“The Pizza & Research event series is fundamental to our library’s mission to foster a vibrant intellectual community on campus,” said Dean Hendricks, UTSA vice provost and dean of university libraries. “By providing a platform for diverse voices like Dr. Cruz to share their original research and creative scholarship, students, faculty and staff can engage in meaningful dialogue and connect research and real-world applications. We can bridge the gap.”
Pizza & Research is free and open to UTSA students, faculty and staff. Pizza is available while supplies last. This event will be held on Tuesday, October 15th from noon to 1pm in the John Peace Library Assembly Room (JPL 4.04.22).
Cruise has spent much of his life overcoming personal trauma and navigating the challenges of a music education and music industry shaped primarily by white male perspectives.
She believes that her position in UTSA’s Race, Ethnicity, Gender, and Sexuality Studies (REGSS) program has given her a unique opportunity to introspectively explore and discover both her musical and personal identities. I believe it was given to me.
Without this program, “I might have been limited by the traditional boundaries of performance and composition and continued to focus solely on the technical and aesthetic aspects of music,” she said.
She continued: “REGSS changed my understanding of music. It opened my eyes to the fact that music is more than just an art form. It is a living archive, a form of resistance. , a way to express the complex human experience that reflects the interconnectedness of social struggle, individual identity, and collective memory, and that reveals much more than we would have discovered had we not taken a step beyond the study of music. It is an art form, not a custodian of culture or heritage.”
She holds a Bachelor of Music degree from the University of Notre Dame, a Master of Music degree and a Doctorate of Musical Arts degree from the University of Texas at Austin. As a leading figure in Mexican American music studies, she earned the university’s BA in Mexican American Studies and has been instrumental in building a unique concentration in Mexican American music. Introduced in fall 2022, this concentration paves the way for future activist scholars to use music as a tool for social change.
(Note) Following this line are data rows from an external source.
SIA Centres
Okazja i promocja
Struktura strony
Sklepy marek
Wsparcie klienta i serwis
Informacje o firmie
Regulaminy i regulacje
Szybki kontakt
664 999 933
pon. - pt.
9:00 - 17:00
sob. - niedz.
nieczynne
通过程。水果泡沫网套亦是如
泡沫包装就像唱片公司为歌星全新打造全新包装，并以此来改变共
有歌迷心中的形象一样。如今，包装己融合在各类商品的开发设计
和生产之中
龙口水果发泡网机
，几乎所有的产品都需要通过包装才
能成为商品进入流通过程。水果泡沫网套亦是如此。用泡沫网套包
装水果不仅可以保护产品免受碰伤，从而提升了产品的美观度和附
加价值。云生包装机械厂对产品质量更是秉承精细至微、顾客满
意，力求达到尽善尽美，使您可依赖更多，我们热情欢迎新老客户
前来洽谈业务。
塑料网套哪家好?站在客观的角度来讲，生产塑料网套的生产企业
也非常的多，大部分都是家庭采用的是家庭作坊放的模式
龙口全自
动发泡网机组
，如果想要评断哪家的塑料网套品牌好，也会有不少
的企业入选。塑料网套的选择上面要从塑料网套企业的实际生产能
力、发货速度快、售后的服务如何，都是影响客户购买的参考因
Cruz’s dedication to preserving and celebrating the contributions of Chicanas/xs as well as femme and gender non-conforming musicians shines through her original compositions and transcriptions. She created an archive containing digitized recordings, transcriptions, and notations, ensuring the immortalization of these voices that are too often left out of mainstream narratives. Seamlessly weaving prose and song, her style of presenting this creative scholarship elevates the stories of those who are often marginalized or forgotten.
Cruz, a first-generation college graduate, is the award-winning author of The Art of Mariachi: A Curriculum Guide (Conocimientos Press). Cruz’s work as a passionate singer, songwriter, and scholar has fostered a deep appreciation for the diversity and complexity of Mexican American music, culture, and traditions, and established him as a leading figure in the field. I did.